Technology, Artificial Intelligence, Robotics, the Future of Work, the Future of the American Economy and Democracy
Becton Fellowship Program
Wednesday, May 2 2018 at 11:45 am - 12:45 pm EDT
165 Whitney Ave.
New Haven, CT 06511
United States
Please join us for a Becton Fellowship lecture titled “Technology, Artificial Intelligence, Robotics, the Future of Work, the Future of the American Economy and Democracy.” It’s a conversation with Richard Trumka, president of the 12.5-million-member American Federation of Labor and Congress of Industrial Organizations (AFL-CIO), the largest organization of labor unions in the country.
An outspoken advocate for social and economic justice, Trumka is the nation’s clearest voice on the critical need to raise workers’ wages in this slow and painful recovery from the Great Recession. Trumka began his career as a coal miner and continued to work in the mines as he attended Penn State University and Villanova University Law School. In 1982, at age 33, he ran on a reform ticket and was elected the youngest president of the United Mine Workers of America (UMWA). There he led one of the most successful strikes in recent American history against the Pittston Coal Company, which tried to avoid paying into an industry-wide health and pension fund. Trumka joined an insurgent campaign and was elected secretary-treasurer of the AFL-CIO in 1995. He became the federation’s president in 2009.
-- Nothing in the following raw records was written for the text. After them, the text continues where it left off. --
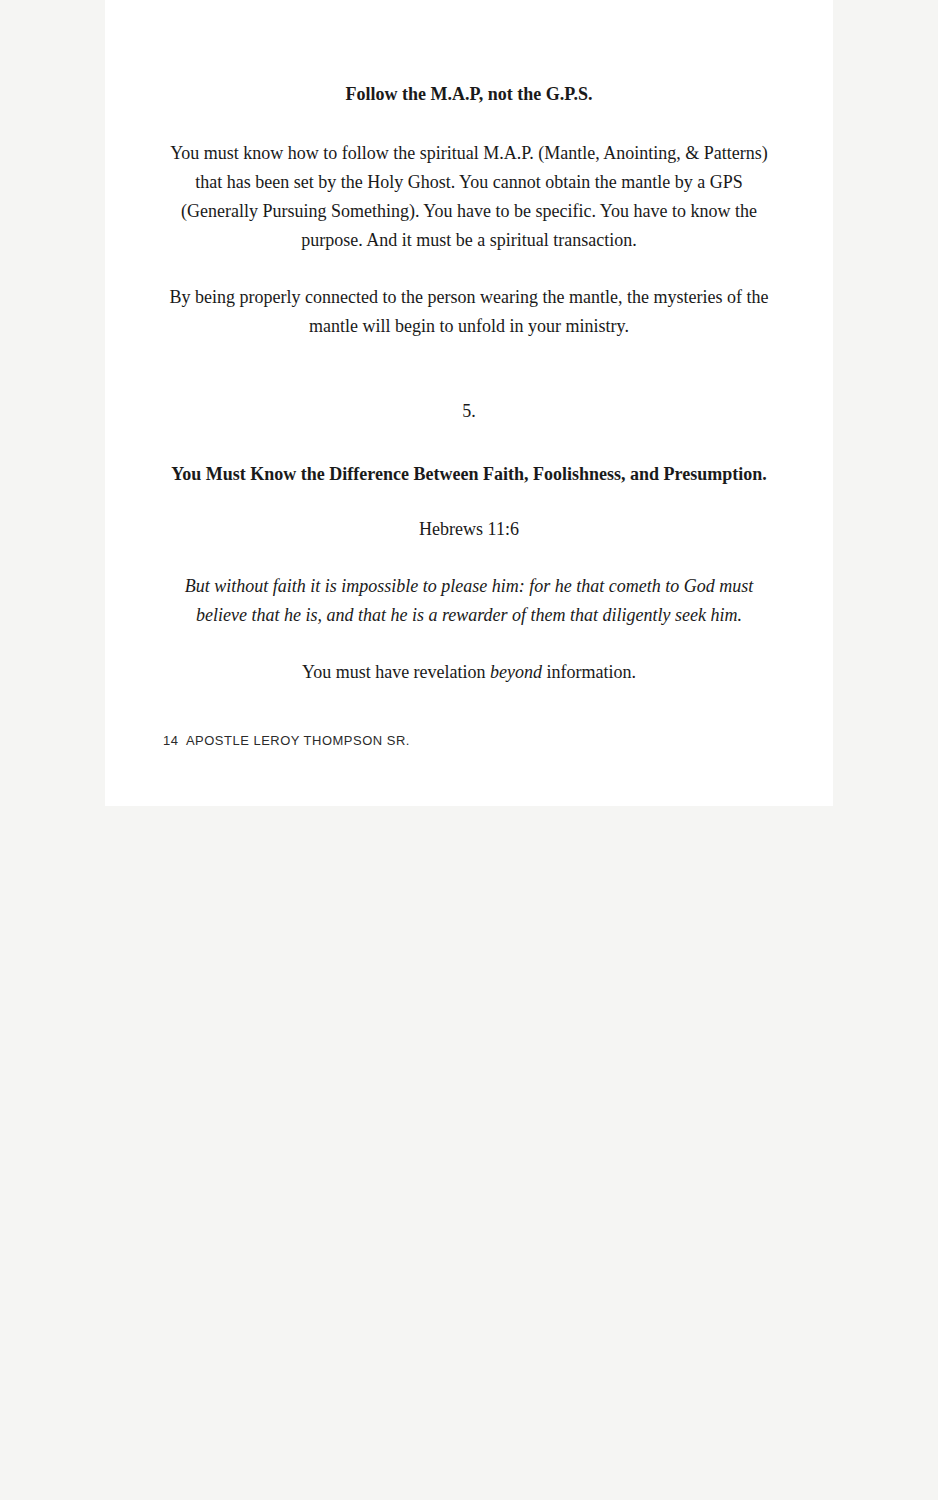Follow the M.A.P, not the G.P.S.
You must know how to follow the spiritual M.A.P. (Mantle, Anointing, & Patterns) that has been set by the Holy Ghost. You cannot obtain the mantle by a GPS (Generally Pursuing Something). You have to be specific. You have to know the purpose. And it must be a spiritual transaction.
By being properly connected to the person wearing the mantle, the mysteries of the mantle will begin to unfold in your ministry.
5.
You Must Know the Difference Between Faith, Foolishness, and Presumption.
Hebrews 11:6
But without faith it is impossible to please him: for he that cometh to God must believe that he is, and that he is a rewarder of them that diligently seek him.
You must have revelation beyond information.
14 APOSTLE LEROY THOMPSON SR.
The Becton Fellowship Program, led by Senior Becton Fellow and Yale SOM Board of Advisors Chair Timothy Collins ’82, hosts distinguished leaders from around the world for lectures, classroom visits, and candid conversations with students and faculty at Yale SOM and elsewhere at Yale. The Becton Fellowship Program was established in 1980 by medical device manufacturer Becton, Dickinson & Company in honor of company Chairman Henry P. Becton YC ’37.
Truma heads the labor movement’s efforts to build broadly shared prosperity and to hold government and employers accountable to working families. He is a tireless advocate for good jobs and for strengthening the middle class by restoring workers’ freedom to join and form unions. He works passionately to end unfair trade practices and support U.S. manufacturing. His innovative leadership has established investment programs for union pension and benefit funds in order to create long-term value for workers. He challenges excessive corporate power and abuses of workers’ rights here and abroad. He has confronted racism and classism head on—from apartheid in South Africa to mass incarceration and immigration reform in the United States.
The role of collective bargaining in American society is being revised, as the labor movement contends with the sweeping workforce changes that technology has brought to the global economy. But unions, according to AFL-CIO President Richard Trumka, are far from passé.
“People are angry,” Trumka told students at the Yale School of Management on May 2. “This system isn’t working for them, and they’re looking for a way to change the system and change the rules for them. Noting the impact of the student-led gun-control efforts, the Black Lives Matter and #MeToo movements, and recent teachers strikes, he said, “Collectivism in the United States is alive and well and on the rise.”
Trumka spoke at Yale SOM as part of the Becton Fellowship Program. Led by Senior Becton Fellow and Yale SOM Board of Advisors Chair Timothy Collins ’82, the program hosts leaders from around the world for lectures, classroom visits, and candid conversations.
In a spirited discussion moderated by Collins, Trumka touched on topics including the ideal management-labor relationship, today’s social movements, the role of unions in addressing income inequality, and how the wealth generated through technological advances will be shared.
“We have a society that’s about to face a massive change from the influx of automation, artificial intelligence, and technology,” he said. “We have to start to debate how the benefits get divided.”